** TASK ITEM **
Continue the snowboarding article about Anderson, picking up after its last sentence.

** SOURCE TEXT **
Anderson will only get about three days of practising on the new board before the world championships, and admits that he probably won’t have mastered the new design by those events. Still, he says it’s the only way to be competitive with the Swiss riders in the Alpine events.

"I feel good in the alpine events, but this is going to be a huge change for me. It’s a change that’s probably more than overdue, but everyone is going to have to make an adjustment. Anytime you’re up against a Swiss in the final (rounds) you’re going to get annihilated, even if you do everything perfectly. It’s that big a difference.

"I’m really excited for the world championships. I’ve been getting good results in every discipline, and I’m hoping to be able to do the same in Whistler, provided I can get used to (the new board) in time.

"Three days on equipment this different is not enough, but I’ll make do. Having experience will help."

Although the world championships only happen every two years and are one of the rare events when all of the World Cup disciplines are held together at one venue, Anderson said he doesn’t feel any pressure. The only difference between a world championship and a World Cup is the way athletes are treated during the event, and the fact that there’s no prize money up for grabs – just serious bragging rights.

"It’s a mini Olympics, the conditions are always perfect, and everyone is a little more excited, but there’s no money and no points, so there’s no pressure in that aspect. You want to do well for your country and your sponsors, so you go out and do the best you can, but at the end it still has to be fun for us," said Anderson.

"Every time I start putting pressure on myself, I have to remind myself to have fun. I’ve had a lot of good years so far, and a good start this year, but as long as I don’t totally choke in my mind I always do well. I’m 29, and I won my first World Cup when I was 18, so I’ve been doing this for a while.

"I still really look forward to race days, because you know someone spent a lot of time getting the course ready just for you, and the conditions are as good as they can be, and all you have to do is put your head down and race."

Anderson is well-supported at this stage in his career, with sponsorships from Nokia, Carrera, Columbia Sportswear, Mont Tremblant and Coiler Snowboards, among others. Nokia, which is also one of the main World Championship sponsors, is his headline sponsor, and even organized a contest during the World championships where the first of five finalists to find Jasey-Jay through a series of Instant Messaging clues will earn $10,000.

He’s also well-supported by the Canadian Snowboard Federation, which he says is doing the best job it can with limited funding.

"I’m getting great support, although it’s all relative to the sport and where the sport is at. If we’re looking to have a budget of $2 million or $3 million a year like skiing, we’re dreaming," said Anderson. "(The CSF) doesn’t have enough people in the office to even organize one World Cup, and they’re doing everything, running the team, the events, the sponsors. They’re overworked, but they’re doing a good job supporting us. We’ve got the quality we need in the people, now we need some quantity there.

"We haven’t gotten to the level yet of other sports where athletes can ignore all the little extra exterior pressures of money that affect their performances, but getting to that level will be nice. It probably won’t happen in my career, but it will be a good thing when it does.

"It’s still a new sport, there have only been World Cup events for 10 years, and there are a lot of sports to compete with.

** EXCERPTED RECORDS **
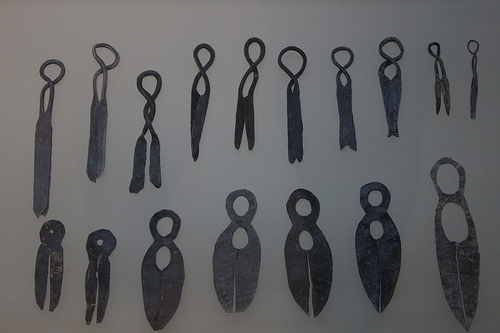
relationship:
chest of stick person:
[151, 242, 173, 269] [141, 208, 184, 328]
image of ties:
[154, 162, 389, 333] [74, 75, 447, 185]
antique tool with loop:
[273, 36, 318, 169] [274, 39, 309, 83]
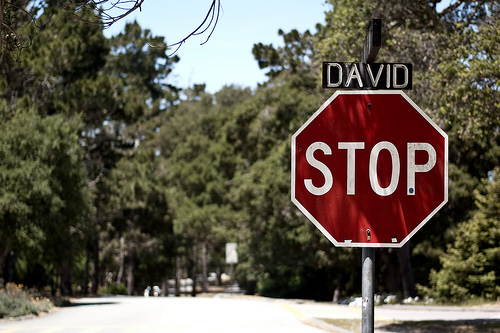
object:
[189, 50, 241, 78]
blue sky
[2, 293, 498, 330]
street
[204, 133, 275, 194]
wall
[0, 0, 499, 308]
grove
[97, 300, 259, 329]
road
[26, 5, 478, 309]
background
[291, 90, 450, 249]
octagon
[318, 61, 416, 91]
sign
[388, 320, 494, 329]
dirt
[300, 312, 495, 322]
median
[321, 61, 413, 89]
david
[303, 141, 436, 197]
white letters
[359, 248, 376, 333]
pole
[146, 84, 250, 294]
trees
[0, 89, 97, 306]
trees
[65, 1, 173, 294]
trees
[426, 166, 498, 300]
trees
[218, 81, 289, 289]
trees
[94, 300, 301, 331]
intersection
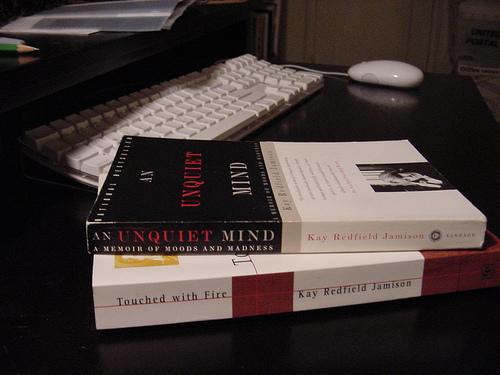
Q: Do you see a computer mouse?
A: Yes, there is a computer mouse.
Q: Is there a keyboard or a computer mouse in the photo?
A: Yes, there is a computer mouse.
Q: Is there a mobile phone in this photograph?
A: No, there are no cell phones.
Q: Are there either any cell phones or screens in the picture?
A: No, there are no cell phones or screens.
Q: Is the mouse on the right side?
A: Yes, the mouse is on the right of the image.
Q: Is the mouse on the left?
A: No, the mouse is on the right of the image.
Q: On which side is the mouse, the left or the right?
A: The mouse is on the right of the image.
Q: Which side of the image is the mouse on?
A: The mouse is on the right of the image.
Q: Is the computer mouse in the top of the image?
A: Yes, the computer mouse is in the top of the image.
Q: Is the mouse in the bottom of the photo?
A: No, the mouse is in the top of the image.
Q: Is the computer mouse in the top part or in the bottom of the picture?
A: The computer mouse is in the top of the image.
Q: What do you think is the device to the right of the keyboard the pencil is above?
A: The device is a computer mouse.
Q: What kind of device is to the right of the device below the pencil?
A: The device is a computer mouse.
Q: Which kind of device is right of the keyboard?
A: The device is a computer mouse.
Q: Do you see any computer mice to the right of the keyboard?
A: Yes, there is a computer mouse to the right of the keyboard.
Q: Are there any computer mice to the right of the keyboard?
A: Yes, there is a computer mouse to the right of the keyboard.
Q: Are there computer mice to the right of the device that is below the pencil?
A: Yes, there is a computer mouse to the right of the keyboard.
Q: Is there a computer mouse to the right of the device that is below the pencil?
A: Yes, there is a computer mouse to the right of the keyboard.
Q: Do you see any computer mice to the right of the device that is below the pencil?
A: Yes, there is a computer mouse to the right of the keyboard.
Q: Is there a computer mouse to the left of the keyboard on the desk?
A: No, the computer mouse is to the right of the keyboard.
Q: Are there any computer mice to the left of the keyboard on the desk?
A: No, the computer mouse is to the right of the keyboard.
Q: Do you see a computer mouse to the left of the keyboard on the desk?
A: No, the computer mouse is to the right of the keyboard.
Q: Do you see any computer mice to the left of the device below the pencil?
A: No, the computer mouse is to the right of the keyboard.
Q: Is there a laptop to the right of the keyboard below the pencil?
A: No, there is a computer mouse to the right of the keyboard.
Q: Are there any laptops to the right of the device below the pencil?
A: No, there is a computer mouse to the right of the keyboard.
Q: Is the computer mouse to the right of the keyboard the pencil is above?
A: Yes, the computer mouse is to the right of the keyboard.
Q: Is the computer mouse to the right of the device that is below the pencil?
A: Yes, the computer mouse is to the right of the keyboard.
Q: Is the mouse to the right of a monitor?
A: No, the mouse is to the right of the keyboard.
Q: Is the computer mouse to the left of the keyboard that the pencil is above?
A: No, the computer mouse is to the right of the keyboard.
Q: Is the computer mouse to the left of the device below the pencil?
A: No, the computer mouse is to the right of the keyboard.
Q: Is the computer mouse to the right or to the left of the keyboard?
A: The computer mouse is to the right of the keyboard.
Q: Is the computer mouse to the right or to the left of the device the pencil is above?
A: The computer mouse is to the right of the keyboard.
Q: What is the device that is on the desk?
A: The device is a computer mouse.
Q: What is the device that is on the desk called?
A: The device is a computer mouse.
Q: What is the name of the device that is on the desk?
A: The device is a computer mouse.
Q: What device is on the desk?
A: The device is a computer mouse.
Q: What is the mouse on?
A: The mouse is on the desk.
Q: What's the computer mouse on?
A: The mouse is on the desk.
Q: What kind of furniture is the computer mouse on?
A: The computer mouse is on the desk.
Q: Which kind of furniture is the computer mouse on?
A: The computer mouse is on the desk.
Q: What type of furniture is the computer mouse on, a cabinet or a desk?
A: The computer mouse is on a desk.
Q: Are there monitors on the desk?
A: No, there is a computer mouse on the desk.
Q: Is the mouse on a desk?
A: Yes, the mouse is on a desk.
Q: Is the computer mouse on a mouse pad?
A: No, the computer mouse is on a desk.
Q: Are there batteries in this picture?
A: No, there are no batteries.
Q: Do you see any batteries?
A: No, there are no batteries.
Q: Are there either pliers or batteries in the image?
A: No, there are no batteries or pliers.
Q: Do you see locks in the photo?
A: No, there are no locks.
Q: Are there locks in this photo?
A: No, there are no locks.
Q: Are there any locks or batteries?
A: No, there are no locks or batteries.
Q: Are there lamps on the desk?
A: No, there is a book on the desk.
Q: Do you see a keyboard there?
A: Yes, there is a keyboard.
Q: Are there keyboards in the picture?
A: Yes, there is a keyboard.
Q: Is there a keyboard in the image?
A: Yes, there is a keyboard.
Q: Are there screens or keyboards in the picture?
A: Yes, there is a keyboard.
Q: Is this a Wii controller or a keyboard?
A: This is a keyboard.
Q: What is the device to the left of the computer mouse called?
A: The device is a keyboard.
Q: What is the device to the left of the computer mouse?
A: The device is a keyboard.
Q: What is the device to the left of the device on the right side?
A: The device is a keyboard.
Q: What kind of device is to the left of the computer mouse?
A: The device is a keyboard.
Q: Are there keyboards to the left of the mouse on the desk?
A: Yes, there is a keyboard to the left of the computer mouse.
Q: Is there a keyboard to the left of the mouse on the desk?
A: Yes, there is a keyboard to the left of the computer mouse.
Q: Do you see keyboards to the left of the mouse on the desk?
A: Yes, there is a keyboard to the left of the computer mouse.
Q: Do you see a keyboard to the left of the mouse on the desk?
A: Yes, there is a keyboard to the left of the computer mouse.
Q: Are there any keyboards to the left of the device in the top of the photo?
A: Yes, there is a keyboard to the left of the computer mouse.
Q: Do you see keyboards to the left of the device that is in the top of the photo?
A: Yes, there is a keyboard to the left of the computer mouse.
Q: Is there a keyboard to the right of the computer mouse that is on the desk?
A: No, the keyboard is to the left of the mouse.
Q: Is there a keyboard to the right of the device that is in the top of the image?
A: No, the keyboard is to the left of the mouse.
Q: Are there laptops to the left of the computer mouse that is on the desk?
A: No, there is a keyboard to the left of the mouse.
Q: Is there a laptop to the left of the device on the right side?
A: No, there is a keyboard to the left of the mouse.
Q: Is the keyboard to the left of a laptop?
A: No, the keyboard is to the left of the computer mouse.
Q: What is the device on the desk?
A: The device is a keyboard.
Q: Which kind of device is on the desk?
A: The device is a keyboard.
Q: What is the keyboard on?
A: The keyboard is on the desk.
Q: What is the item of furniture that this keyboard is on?
A: The piece of furniture is a desk.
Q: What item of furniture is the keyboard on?
A: The keyboard is on the desk.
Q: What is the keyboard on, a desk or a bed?
A: The keyboard is on a desk.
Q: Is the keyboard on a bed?
A: No, the keyboard is on the desk.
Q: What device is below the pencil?
A: The device is a keyboard.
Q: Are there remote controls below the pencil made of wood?
A: No, there is a keyboard below the pencil.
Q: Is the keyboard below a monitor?
A: No, the keyboard is below the pencil.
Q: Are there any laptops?
A: No, there are no laptops.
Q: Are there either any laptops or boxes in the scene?
A: No, there are no laptops or boxes.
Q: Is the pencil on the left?
A: Yes, the pencil is on the left of the image.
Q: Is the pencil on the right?
A: No, the pencil is on the left of the image.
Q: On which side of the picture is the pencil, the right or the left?
A: The pencil is on the left of the image.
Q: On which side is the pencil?
A: The pencil is on the left of the image.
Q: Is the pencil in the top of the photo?
A: Yes, the pencil is in the top of the image.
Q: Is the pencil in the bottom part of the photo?
A: No, the pencil is in the top of the image.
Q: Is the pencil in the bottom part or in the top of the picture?
A: The pencil is in the top of the image.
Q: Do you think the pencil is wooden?
A: Yes, the pencil is wooden.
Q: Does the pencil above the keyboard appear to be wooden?
A: Yes, the pencil is wooden.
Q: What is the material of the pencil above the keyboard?
A: The pencil is made of wood.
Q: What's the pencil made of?
A: The pencil is made of wood.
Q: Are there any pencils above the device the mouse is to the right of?
A: Yes, there is a pencil above the keyboard.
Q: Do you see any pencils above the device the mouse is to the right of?
A: Yes, there is a pencil above the keyboard.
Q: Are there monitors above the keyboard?
A: No, there is a pencil above the keyboard.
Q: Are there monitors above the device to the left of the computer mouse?
A: No, there is a pencil above the keyboard.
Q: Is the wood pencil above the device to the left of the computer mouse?
A: Yes, the pencil is above the keyboard.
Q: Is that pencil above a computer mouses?
A: No, the pencil is above the keyboard.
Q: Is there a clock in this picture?
A: No, there are no clocks.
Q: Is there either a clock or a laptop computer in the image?
A: No, there are no clocks or laptops.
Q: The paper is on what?
A: The paper is on the desk.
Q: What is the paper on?
A: The paper is on the desk.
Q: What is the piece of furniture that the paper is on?
A: The piece of furniture is a desk.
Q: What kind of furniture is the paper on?
A: The paper is on the desk.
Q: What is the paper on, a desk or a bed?
A: The paper is on a desk.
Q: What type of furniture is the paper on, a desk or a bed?
A: The paper is on a desk.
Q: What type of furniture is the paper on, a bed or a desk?
A: The paper is on a desk.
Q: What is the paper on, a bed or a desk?
A: The paper is on a desk.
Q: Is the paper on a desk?
A: Yes, the paper is on a desk.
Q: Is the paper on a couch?
A: No, the paper is on a desk.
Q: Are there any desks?
A: Yes, there is a desk.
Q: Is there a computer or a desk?
A: Yes, there is a desk.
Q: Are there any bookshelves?
A: No, there are no bookshelves.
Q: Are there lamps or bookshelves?
A: No, there are no bookshelves or lamps.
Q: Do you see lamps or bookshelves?
A: No, there are no bookshelves or lamps.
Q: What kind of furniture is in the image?
A: The furniture is a desk.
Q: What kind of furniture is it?
A: The piece of furniture is a desk.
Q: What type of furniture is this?
A: That is a desk.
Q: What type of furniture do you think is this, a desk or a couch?
A: That is a desk.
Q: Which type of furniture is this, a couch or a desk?
A: That is a desk.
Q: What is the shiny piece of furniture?
A: The piece of furniture is a desk.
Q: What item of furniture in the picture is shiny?
A: The piece of furniture is a desk.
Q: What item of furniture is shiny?
A: The piece of furniture is a desk.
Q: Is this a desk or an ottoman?
A: This is a desk.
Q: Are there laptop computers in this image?
A: No, there are no laptop computers.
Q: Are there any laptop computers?
A: No, there are no laptop computers.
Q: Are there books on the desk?
A: Yes, there is a book on the desk.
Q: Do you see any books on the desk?
A: Yes, there is a book on the desk.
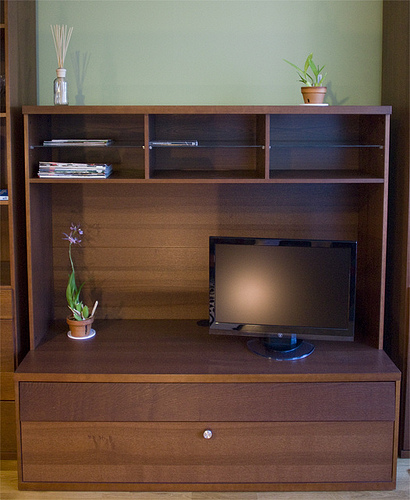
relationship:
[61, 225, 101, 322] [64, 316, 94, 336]
flower in a pot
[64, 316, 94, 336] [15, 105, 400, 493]
pot on a desk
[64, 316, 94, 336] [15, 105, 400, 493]
pot on top of desk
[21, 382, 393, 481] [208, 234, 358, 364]
drawer under monitor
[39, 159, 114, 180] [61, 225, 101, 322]
magazines above a flower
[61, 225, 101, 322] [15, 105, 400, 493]
flower on a desk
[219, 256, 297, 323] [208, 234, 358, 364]
light shining on a monitor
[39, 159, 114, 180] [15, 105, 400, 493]
magazines on a desk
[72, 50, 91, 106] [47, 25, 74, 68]
shadows behind sticks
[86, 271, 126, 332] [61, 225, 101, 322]
shadow of a flower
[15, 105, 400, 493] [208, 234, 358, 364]
desk with a monitor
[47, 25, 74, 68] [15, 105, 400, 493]
sticks on top of desk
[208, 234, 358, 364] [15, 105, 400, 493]
monitor on a desk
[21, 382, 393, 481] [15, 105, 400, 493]
drawer on a desk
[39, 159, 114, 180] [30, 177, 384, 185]
magazines on a shelf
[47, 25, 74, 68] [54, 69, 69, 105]
sticks in a bottle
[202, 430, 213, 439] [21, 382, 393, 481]
knob on a drawer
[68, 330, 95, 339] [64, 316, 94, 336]
plate under pot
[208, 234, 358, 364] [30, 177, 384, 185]
monitor under shelf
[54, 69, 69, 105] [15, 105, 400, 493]
bottle on a desk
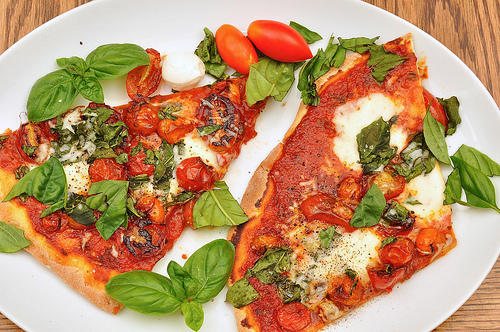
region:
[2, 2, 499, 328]
white plate with two slices of pizza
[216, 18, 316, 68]
two red grape tomato garnish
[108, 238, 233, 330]
basil leaves used as garnish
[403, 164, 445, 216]
melted white cheese on a pizza slice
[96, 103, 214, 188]
cooked tomatoes on a pizza slice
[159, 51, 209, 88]
white mozzarella cheese ball as garnish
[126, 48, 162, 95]
half of a red grape tomato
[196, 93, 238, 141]
sliced red onion on a pizza slice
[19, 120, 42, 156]
slice of mushroom on a pizza slice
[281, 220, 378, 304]
melted white cheese with spices on top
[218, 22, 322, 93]
red tomatoes on plate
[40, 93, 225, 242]
red tomatoes on pizza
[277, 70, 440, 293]
green basil on pizza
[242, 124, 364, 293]
red sauce on pizza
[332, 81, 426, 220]
white cheese on pizza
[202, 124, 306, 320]
crust is dark brown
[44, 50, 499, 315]
pizza on white plate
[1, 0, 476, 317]
plate on brown table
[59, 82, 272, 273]
charred tomatoes on pizza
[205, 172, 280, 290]
brown and black crust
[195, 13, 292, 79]
red tomatoes on plate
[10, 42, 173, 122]
green basil on plate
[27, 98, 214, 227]
white cheese on pizza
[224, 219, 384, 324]
white and melted cheese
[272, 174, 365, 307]
red sauce on pizza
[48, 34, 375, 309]
two slices of pizza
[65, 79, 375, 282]
charred vegetables on pizza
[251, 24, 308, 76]
Red tomato on white plate.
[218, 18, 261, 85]
Red tomato on plate.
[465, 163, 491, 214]
Green basil leaf on plate.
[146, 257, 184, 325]
Green basil leaf on white plate.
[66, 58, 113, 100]
Green basil leaf on plate.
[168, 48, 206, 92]
Piece of white cheese on plate.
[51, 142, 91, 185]
White cheese on pizza.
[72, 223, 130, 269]
Red sauce on pizza.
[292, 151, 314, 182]
Red sauce on pizza.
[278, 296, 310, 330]
Red tomato on pizza.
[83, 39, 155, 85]
The leaf is green.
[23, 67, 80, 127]
The leaf is green.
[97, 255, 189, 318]
The leaf is green.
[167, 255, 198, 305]
The leaf is green.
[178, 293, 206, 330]
The leaf is green.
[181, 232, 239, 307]
The leaf is green.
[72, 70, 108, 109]
The leaf is green.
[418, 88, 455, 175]
The leaf is green.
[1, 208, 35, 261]
The leaf is green.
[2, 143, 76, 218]
The leaf is green.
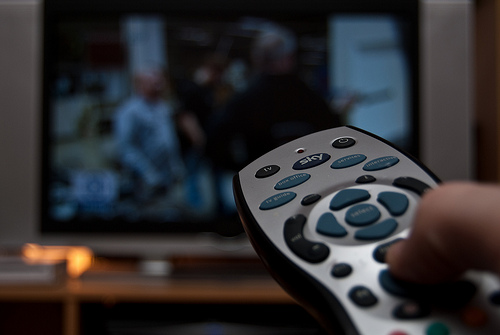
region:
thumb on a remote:
[223, 110, 490, 334]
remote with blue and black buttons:
[228, 113, 396, 330]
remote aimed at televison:
[18, 13, 390, 333]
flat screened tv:
[18, 7, 228, 245]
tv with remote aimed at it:
[28, 6, 410, 333]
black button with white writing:
[291, 151, 331, 169]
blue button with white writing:
[343, 198, 383, 226]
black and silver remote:
[224, 104, 397, 328]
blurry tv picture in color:
[49, 10, 231, 210]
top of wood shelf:
[4, 273, 284, 308]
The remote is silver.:
[232, 120, 489, 332]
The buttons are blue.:
[253, 171, 307, 209]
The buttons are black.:
[274, 205, 324, 270]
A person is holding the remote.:
[212, 115, 498, 299]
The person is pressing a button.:
[216, 120, 484, 327]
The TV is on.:
[38, 2, 425, 257]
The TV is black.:
[36, 6, 420, 256]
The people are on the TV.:
[102, 8, 329, 198]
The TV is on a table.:
[7, 12, 382, 333]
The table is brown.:
[6, 247, 316, 327]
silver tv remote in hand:
[221, 97, 439, 332]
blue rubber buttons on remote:
[310, 173, 406, 251]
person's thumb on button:
[341, 167, 498, 249]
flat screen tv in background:
[36, 1, 497, 248]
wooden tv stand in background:
[53, 250, 343, 333]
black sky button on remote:
[275, 141, 341, 184]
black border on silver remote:
[214, 175, 365, 333]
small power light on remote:
[284, 145, 309, 156]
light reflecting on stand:
[13, 244, 124, 294]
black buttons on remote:
[281, 220, 326, 281]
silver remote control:
[231, 123, 499, 333]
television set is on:
[36, 2, 418, 230]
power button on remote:
[331, 135, 356, 149]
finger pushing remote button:
[385, 174, 498, 288]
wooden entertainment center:
[0, 265, 298, 328]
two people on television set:
[115, 27, 307, 123]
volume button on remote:
[282, 211, 330, 264]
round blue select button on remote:
[344, 200, 381, 226]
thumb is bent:
[383, 179, 498, 287]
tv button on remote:
[254, 164, 281, 177]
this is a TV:
[7, 3, 469, 173]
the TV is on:
[67, 29, 390, 110]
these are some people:
[112, 61, 248, 157]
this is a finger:
[391, 183, 492, 281]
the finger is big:
[388, 181, 499, 275]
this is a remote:
[231, 127, 461, 333]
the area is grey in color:
[263, 208, 273, 227]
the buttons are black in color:
[282, 207, 337, 273]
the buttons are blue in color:
[316, 184, 412, 243]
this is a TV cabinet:
[114, 275, 231, 331]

** ANSWER AREA **
"Right now the industry is more focused on style than performance, although that’s changing with the Olympics."

Anderson hasn’t put too much thought into when he’d like to retire, and likely won’t even consider it until after the 2006 Winter Olympics in Torino, Italy.

"Also 2010 is a huge carrot for me. I’d love to compete in the Olympics in my own country," he said. "There are other things to consider. I have another child coming in May, and I’d like to spend some time at home. Travelling is really what kills me – one day I’ll step off a plane and say that’s it, that’s why I’ll stop. I love being in Europe but I hate travelling there.

"One day I’d also like to just get a good day of freeriding at Whistler, instead of showing up there to race and getting back on the road. Or go to Europe, because you’re never in one place long enough to appreciate it. I’d like to get more freeriding in – if you don’t mix it up, do different sports, I think that’s when you get burned out. You need to step away from what you do sometimes, get in a good day of freeriding or a good day of mountain biking, because you appreciate it when you get back to it.

"I’ve been doing this for long enough that I don’t need as much on-snow training, I spend my summers riding my mountain bike and in the gym working on my fitness. You can’t go riding 365 days of the year."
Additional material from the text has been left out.